Foreigners spend 76.4% more on new homes compared to second-hand homes when purchasing properties in Spain. Foreigners purchasing new homes in Spain pay an average of €299,053, while the average price for second-hand/resale properties is €169,573.
In my experience since the rebound of the market around 2014-16, most new agencies selling to foreigners on Costa del Sol come into the market focusing on new developments and off-plan. Why? Higher purchasing power buyers, full commission, decent marketing materials, no need for agent collabs and no need for listings. The dilemma however is the amount needing to be spent on lead generation, and the sophistication of the lead follow-up is not for the faint-hearted.
Where new development-centric agencies differ from agencies specialising in resales is 100% of their sales are self-generated/direct. Resale agencies tend to be listing agencies, whereas off-plan agencies tend to be buyer agents. Two completely different sales focuses: one is all about getting the listings, local awareness, and collaborations with other agencies as most of their sales are in collaboration with other agencies; while off-plan agencies are all about lead follow-up and relationships with developers.

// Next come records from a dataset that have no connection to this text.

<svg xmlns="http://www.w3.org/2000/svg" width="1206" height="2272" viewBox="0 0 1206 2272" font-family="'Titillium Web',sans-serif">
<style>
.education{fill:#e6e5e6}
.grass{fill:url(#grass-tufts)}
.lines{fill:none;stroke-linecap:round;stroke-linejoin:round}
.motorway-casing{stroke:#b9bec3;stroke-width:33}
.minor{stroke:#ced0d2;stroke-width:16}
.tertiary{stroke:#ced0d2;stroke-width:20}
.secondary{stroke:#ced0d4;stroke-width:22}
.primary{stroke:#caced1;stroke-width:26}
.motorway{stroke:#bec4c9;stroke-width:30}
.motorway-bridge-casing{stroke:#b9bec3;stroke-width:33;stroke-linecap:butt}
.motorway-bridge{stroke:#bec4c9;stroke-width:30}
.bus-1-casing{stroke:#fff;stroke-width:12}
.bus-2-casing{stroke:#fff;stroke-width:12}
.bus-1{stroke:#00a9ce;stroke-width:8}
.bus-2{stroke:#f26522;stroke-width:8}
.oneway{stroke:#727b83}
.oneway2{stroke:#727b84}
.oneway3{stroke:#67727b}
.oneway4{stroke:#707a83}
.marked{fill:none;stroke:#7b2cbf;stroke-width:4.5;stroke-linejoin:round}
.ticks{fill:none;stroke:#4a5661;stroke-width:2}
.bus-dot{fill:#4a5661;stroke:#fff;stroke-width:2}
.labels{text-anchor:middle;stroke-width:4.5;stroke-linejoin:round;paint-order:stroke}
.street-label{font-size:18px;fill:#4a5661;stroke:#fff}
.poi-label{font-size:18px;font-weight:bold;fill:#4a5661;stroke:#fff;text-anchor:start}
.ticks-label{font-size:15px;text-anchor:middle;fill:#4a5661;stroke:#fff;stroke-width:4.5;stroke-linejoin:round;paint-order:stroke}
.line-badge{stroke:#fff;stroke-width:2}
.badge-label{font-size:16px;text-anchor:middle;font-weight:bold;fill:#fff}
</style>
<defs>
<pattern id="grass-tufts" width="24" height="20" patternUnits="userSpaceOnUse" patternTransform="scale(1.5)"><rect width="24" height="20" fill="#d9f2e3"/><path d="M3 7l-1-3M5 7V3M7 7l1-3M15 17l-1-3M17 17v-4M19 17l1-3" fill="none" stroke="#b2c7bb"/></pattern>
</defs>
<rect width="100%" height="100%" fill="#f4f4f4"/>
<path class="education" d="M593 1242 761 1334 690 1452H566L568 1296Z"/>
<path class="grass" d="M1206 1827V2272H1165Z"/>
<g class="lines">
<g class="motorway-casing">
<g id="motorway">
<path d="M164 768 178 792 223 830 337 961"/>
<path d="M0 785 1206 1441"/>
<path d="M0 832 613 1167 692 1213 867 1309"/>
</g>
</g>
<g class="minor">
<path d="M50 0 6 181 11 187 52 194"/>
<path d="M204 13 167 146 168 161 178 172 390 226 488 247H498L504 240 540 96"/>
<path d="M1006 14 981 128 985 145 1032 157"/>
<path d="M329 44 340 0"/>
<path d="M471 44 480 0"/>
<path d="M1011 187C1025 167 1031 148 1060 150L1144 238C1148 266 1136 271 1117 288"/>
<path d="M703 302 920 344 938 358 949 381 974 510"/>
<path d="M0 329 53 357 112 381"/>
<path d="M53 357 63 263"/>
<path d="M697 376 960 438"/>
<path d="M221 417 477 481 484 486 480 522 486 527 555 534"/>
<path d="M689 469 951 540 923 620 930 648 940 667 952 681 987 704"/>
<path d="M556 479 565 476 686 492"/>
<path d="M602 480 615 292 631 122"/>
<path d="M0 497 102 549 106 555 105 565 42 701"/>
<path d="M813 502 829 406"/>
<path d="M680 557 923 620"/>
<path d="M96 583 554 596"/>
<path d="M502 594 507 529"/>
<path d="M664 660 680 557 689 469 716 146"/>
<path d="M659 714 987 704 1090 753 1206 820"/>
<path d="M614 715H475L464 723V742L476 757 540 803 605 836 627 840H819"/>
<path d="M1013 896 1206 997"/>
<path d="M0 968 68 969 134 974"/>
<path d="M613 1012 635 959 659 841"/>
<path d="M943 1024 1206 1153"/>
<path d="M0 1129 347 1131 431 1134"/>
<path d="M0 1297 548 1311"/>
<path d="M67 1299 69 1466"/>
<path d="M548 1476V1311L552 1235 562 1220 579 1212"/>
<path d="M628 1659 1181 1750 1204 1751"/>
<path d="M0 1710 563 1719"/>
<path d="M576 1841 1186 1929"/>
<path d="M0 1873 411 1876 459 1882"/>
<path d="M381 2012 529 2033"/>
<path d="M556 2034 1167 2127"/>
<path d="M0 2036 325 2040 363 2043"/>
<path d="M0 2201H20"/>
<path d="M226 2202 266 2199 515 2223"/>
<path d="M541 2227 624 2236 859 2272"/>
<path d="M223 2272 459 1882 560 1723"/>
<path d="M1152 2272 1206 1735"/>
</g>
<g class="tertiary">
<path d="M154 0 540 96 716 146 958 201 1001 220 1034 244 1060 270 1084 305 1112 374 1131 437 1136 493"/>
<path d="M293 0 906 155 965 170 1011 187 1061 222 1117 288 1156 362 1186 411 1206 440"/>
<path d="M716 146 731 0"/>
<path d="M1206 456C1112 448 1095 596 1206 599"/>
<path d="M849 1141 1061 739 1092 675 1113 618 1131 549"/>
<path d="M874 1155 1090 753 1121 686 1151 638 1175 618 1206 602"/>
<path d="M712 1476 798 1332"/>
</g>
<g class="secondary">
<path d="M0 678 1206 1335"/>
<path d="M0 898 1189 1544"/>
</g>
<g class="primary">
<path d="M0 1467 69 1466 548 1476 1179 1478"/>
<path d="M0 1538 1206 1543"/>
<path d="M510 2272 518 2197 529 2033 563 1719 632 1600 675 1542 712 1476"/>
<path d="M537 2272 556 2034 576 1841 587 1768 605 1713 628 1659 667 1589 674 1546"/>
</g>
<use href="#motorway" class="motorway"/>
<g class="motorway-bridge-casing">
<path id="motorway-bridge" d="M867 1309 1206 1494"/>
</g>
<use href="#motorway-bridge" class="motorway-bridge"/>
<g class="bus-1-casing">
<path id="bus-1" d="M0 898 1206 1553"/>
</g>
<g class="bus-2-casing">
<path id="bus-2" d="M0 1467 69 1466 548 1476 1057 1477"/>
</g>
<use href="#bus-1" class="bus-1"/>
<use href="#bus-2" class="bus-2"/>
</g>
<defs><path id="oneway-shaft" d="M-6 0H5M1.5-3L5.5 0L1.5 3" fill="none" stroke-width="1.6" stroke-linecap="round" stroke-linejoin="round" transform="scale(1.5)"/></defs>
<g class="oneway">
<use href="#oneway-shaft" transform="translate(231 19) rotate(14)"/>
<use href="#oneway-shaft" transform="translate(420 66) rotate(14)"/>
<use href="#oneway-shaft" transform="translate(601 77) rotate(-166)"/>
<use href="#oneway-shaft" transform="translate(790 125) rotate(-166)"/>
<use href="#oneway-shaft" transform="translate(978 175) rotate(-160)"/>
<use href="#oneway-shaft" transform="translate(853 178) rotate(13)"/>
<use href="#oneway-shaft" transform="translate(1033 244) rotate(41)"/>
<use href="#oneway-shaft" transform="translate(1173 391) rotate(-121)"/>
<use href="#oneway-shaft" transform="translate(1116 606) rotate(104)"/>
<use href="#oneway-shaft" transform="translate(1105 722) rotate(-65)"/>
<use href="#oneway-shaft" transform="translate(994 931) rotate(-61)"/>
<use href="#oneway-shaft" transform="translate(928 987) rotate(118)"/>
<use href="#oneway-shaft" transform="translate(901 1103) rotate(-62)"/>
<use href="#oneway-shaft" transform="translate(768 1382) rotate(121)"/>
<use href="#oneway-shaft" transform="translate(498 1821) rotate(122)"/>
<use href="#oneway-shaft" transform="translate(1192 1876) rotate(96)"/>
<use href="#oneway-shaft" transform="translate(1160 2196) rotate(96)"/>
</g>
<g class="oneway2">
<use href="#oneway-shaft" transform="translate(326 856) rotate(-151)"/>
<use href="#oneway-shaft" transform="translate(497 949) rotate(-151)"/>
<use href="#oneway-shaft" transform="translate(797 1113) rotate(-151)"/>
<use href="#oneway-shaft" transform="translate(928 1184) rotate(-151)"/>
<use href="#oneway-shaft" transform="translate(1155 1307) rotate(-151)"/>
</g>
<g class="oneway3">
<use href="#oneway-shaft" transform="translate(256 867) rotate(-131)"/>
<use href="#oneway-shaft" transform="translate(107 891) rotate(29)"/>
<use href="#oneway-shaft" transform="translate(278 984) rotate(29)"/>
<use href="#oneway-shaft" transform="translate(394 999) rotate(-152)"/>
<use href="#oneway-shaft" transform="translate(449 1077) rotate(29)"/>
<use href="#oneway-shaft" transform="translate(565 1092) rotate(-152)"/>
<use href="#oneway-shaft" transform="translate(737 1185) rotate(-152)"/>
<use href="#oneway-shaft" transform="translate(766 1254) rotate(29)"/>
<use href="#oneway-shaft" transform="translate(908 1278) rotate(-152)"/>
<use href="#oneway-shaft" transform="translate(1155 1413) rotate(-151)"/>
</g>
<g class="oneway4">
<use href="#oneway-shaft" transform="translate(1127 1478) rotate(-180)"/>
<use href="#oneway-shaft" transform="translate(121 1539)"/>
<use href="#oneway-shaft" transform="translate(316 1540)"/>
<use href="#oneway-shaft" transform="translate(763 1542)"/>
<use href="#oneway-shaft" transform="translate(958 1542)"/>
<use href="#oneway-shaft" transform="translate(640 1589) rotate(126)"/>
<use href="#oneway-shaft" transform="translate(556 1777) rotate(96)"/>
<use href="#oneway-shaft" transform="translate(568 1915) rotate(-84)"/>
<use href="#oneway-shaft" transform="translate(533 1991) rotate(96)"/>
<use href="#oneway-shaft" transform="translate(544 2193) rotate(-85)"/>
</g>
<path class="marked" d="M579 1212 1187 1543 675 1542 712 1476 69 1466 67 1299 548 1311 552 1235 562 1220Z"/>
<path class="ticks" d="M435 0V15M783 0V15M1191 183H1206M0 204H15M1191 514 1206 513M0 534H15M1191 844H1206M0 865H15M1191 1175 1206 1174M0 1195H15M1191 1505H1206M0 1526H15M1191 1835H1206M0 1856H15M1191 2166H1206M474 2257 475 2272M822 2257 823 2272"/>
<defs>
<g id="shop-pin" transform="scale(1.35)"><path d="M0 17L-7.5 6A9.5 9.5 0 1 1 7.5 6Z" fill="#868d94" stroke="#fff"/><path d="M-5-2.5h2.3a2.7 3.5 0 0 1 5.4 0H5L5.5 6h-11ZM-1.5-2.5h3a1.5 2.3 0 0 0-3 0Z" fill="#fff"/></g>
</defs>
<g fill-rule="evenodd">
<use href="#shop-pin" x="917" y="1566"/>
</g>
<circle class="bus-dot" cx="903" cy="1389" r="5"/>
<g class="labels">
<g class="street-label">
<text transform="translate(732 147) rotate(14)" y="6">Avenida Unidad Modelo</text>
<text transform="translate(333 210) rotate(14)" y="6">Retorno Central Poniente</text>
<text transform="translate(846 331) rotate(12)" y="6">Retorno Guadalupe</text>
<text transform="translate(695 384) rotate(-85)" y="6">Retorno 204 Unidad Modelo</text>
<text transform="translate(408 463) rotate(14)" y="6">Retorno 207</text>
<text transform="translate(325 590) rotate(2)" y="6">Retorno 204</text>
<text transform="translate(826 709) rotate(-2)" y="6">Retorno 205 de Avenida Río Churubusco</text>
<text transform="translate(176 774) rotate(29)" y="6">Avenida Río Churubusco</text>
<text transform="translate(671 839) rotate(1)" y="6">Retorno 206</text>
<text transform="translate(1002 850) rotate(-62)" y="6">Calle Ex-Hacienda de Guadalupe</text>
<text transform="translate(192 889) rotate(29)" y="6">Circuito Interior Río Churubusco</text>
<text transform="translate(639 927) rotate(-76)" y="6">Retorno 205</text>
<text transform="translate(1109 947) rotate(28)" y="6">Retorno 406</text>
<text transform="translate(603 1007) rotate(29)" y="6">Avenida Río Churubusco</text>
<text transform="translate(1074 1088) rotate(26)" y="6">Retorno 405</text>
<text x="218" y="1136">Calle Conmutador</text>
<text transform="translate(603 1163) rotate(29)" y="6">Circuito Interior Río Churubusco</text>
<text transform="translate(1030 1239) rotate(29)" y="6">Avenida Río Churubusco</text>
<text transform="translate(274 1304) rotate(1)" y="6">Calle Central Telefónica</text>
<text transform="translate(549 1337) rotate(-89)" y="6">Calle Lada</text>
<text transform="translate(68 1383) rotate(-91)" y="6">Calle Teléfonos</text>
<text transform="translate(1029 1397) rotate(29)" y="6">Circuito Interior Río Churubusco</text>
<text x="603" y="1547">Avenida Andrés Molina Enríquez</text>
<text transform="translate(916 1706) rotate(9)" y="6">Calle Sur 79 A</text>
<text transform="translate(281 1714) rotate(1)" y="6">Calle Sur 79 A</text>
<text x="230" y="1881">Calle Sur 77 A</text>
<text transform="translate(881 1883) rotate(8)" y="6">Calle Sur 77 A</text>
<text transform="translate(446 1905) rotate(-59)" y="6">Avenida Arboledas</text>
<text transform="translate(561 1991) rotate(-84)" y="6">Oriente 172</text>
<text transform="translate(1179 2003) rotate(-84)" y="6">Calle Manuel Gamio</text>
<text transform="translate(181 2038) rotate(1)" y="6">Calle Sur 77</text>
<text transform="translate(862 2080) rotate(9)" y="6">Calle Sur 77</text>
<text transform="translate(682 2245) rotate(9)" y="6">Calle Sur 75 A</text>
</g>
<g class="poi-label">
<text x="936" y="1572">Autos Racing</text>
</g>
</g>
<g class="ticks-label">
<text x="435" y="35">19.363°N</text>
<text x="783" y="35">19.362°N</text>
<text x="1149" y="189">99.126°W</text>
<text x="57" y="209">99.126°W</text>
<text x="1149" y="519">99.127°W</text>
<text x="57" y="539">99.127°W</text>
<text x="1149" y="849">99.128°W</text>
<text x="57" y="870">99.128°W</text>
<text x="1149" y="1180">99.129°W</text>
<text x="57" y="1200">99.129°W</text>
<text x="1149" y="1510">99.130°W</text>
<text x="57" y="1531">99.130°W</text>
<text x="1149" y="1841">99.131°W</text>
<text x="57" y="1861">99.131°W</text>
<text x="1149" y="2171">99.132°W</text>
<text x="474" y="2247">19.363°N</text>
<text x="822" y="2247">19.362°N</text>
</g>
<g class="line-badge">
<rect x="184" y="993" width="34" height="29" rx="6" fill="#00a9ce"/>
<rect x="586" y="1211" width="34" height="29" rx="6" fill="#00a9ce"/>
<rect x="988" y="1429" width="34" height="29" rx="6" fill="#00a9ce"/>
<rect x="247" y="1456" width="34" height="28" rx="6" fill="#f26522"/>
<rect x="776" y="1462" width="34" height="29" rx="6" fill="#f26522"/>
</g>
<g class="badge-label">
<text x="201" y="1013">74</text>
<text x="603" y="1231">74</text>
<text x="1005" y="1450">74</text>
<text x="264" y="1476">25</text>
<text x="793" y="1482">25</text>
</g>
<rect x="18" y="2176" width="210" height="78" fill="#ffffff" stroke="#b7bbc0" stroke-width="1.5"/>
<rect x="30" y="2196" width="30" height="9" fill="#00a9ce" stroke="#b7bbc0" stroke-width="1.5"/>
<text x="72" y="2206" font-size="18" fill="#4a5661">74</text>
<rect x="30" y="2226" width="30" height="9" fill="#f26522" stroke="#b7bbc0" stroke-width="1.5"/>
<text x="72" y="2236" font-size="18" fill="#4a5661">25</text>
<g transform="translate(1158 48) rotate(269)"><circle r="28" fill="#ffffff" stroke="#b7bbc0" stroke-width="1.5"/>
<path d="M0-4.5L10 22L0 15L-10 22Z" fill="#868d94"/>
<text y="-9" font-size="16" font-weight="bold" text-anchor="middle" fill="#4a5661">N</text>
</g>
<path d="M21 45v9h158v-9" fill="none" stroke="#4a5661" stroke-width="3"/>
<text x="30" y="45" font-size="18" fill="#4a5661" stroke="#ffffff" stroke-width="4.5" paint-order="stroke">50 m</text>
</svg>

Another difference is that in the super prime sector most are listing agencies because they have buyers at those levels. In the super prime new usually means reformed (Solvilla) or individual villas being built. That of course is where hashtag#brandedresidences come in, with big projects such as Epic, D&G from SBE, Idiliq launched the project with the longest name in history (Wyndham Grand La Cala Golf Residences), and before Dar Global decided to chuck 50+ 5m euro villas into the market with their Lamborghini (inspired) project in speed-bump capital of the world Benahavis.
What´s the split? 79% of properties sold in Spain are resales and 21% are new builds (Land Registry Q1 2024).
Would imagine that on the Costa del Sol new builds account for more than 21%.